It is viewed as a professional endeavor, public relations is most often defined as the management function that seeks to establish and maintain mutually beneficial relationships between an organization, commercial or non-commercial, and the audiences or “public” on which the success of these entities depends. This “public” may include any of several possible categories: customers, investors, employees, suppliers, legislators, competitors, government officials etc. Public relations blossomed as a professional endeavor in the 20th Century, most conspicuously in the United States, but its roots, both philosophical and pragmatic, can be traced throughout civilization. Working within the context of the prevailing public opinion, laws, politics and societal norms of the country in which they work, public relations practitioners develop programs and craft messages aimed at creating favorable support for the goals of the organizations they represent. Obtaining significant, positive news and feature coverage in the print and broadcast media is a key objective.


Unlike advertising or marketing, with which it is often confused, professional “Public Relations is more “soft sell” than “hard sell.” Owing to its complexity, it is occasionally viewed as “propaganda” or, in more current slang, “spin,” the intentional manipulation of public opinion without regard for what is accurate or true.

Public relations specialists handle organizational functions such as media, community, consumer, and governmental relations; political campaigns; interest-group representation; conflict mediation; or employee and investor relations. However, public relations are not only “telling the organization’s story.” Understanding the attitudes and concerns of consumers, employees, and various other groups also is a vital part of the job. To improve communications, public relations specialists establish and maintain cooperative relationships with representatives of community, consumer, employee, and public interest groups and with representatives from print and broadcast journalism. Informing the general public, interest groups, and stockholders of an organization’s policies, activities, and accomplishments is an important part of a public relations specialist’s job. The work also involves keeping management aware of public attitudes and concerns of the many groups and organizations with which they must deal.

Public relations specialists prepare press releases and contact people in the media who might print or broadcast their material. Many radio or television special reports, newspaper stories, and magazine articles start at the desks of public relations specialists. Sometimes the subject is an organization and its policies towards its employees or its role in the community. Often the subject is a public issue, such as health, energy, or the environment. Public relations specialists also arrange and conduct programs to keep up contact between organization representatives and the public. For example, they set up speaking engagements and often prepare speeches for company officials. These specialists represent employers at community projects; make film, slide, or other visual presentations at meetings and school assemblies; and plan conventions. In addition, they are responsible for preparing annual reports and writing proposals for various projects.

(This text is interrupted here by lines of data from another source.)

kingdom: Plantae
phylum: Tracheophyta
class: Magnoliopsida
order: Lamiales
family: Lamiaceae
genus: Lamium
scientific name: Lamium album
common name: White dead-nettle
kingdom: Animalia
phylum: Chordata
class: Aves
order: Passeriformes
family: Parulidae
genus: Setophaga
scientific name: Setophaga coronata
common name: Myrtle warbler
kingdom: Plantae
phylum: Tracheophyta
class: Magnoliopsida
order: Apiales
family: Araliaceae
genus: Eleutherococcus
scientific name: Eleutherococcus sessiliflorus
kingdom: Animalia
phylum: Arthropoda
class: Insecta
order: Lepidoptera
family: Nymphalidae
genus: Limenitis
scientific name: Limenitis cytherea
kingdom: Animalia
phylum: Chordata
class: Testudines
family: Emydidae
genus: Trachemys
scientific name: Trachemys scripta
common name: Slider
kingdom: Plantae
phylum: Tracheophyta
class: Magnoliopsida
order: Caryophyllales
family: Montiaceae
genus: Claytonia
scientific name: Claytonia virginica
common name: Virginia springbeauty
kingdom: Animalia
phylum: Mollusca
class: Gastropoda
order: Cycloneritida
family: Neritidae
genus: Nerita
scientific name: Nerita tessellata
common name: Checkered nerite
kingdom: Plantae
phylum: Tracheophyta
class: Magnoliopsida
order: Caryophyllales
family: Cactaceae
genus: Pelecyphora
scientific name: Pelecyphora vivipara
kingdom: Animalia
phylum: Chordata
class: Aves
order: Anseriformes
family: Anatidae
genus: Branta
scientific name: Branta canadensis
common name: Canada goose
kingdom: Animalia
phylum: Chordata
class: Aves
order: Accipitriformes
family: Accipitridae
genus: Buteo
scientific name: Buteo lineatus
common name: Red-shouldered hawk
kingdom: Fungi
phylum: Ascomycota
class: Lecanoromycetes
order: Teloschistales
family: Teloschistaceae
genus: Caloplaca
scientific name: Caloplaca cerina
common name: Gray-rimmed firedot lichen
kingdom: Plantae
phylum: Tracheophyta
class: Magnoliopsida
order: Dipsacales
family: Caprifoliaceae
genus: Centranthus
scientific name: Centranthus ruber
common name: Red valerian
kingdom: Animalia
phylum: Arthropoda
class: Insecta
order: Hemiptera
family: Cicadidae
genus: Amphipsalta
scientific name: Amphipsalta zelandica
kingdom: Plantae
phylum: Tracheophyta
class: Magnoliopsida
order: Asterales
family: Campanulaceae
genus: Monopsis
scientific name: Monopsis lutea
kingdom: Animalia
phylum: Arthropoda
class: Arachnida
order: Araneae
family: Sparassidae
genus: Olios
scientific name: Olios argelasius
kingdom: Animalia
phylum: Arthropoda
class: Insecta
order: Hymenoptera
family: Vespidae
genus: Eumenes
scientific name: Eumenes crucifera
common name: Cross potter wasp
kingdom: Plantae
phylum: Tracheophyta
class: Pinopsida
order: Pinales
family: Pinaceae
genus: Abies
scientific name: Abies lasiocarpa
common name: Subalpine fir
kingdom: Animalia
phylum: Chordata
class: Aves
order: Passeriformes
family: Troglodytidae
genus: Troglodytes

In government, public relations specialists—who may be called press secretaries, information officers, public affairs specialists, or communications specialists—keep the public informed about the activities of government agencies and officials. In large organizations, the key public relations executive, who often is a vice president, may develop overall plans and policies with other executives. In addition, public relations departments employ public relations specialists to write, research, prepare materials, maintain contacts, and respond to inquiries. People who handle publicity for an individual or who direct public relations for a small organization may deal with all aspects of the job. They contact people, plan and research, and prepare material for distribution. They also may handle advertising or sales promotion work to support marketing. Some are concentrated in large cities, where press services and other communications facilities are readily available and many businesses and trade associations have their headquarters

Public relations managers supervise public relations specialists. These managers direct publicity programs to a targeted public. They often specialize in a specific area, such as crisis management—or in a specific industry, such as healthcare. They use every available communication medium in their effort to maintain the support of the specific group upon whom their organization’s success depends, such as consumers, stockholders, or the general public.

For example, public relations managers may clarify or justify the firm’s point of view on health or environmental issues to community or special interest groups. PR managers also evaluate advertising and promotion programs for compatibility with public relations efforts and serve as the eyes and ears of top management. They observe social, economic, and political trends that might ultimately affect the firm and make recommendations to enhance the firm’s image based on those trends. Public relations managers may confer with labor relations managers to produce internal company communications—such as newsletters about employee-management relations—and with financial managers to produce company reports. They assist company executives in drafting speeches, arranging interviews, and maintaining other forms of public contact; overseas company archives; and respond to information requests. In addition, some handle special events such as sponsorship of races, parties introducing new products, or other activities the firm supports in order to gain public attention through the press without advertising directly. Creativity, initiative, good judgment, and the ability to express thoughts clearly and simply are essential. Decision-making, problem-solving, and research skills are also important. People who choose public relations as a career need an outgoing personality, self-confidence, an understanding of human psychology, and an enthusiasm for motivating people. They should be competitive, yet flexible, and able to function as part of a team.  The objective of any firm is to market and sell its products or services profitably. Advertising, marketing, promotions, public relations, and sales managers coordinate the market research, marketing strategy, sales, advertising, promotion, pricing, product development, and public relations activities. In India development of PR was a much slower process. Here public relations started in 1892 by the Tata’s. They specially stressed on internal PR — like, building an industrial township for employees, helping employees and their family in the educational and cultural field, etc. But, Indian Railways gave more importance to external public relations.